→ AIM OF THE TASK:
Rewrite the text of the records, swapping every "Accessory" for "Attachment" and keeping the rest the same. Leave the pictures out.

══════════

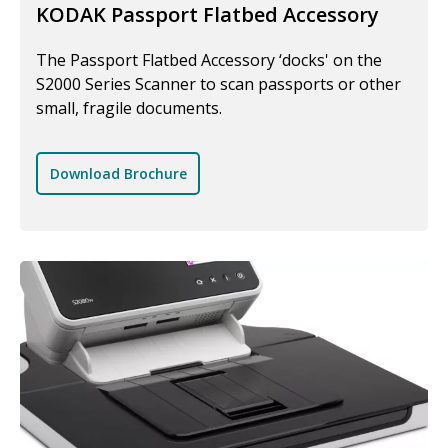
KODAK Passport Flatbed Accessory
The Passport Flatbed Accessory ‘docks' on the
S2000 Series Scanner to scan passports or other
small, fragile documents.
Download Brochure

══════════

→ SOLUTION BELOW:
KODAK Passport Flatbed Attachment
The Passport Flatbed Attachment ‘docks' on the
S2000 Series Scanner to scan passports or other
small, fragile documents.
Download Brochure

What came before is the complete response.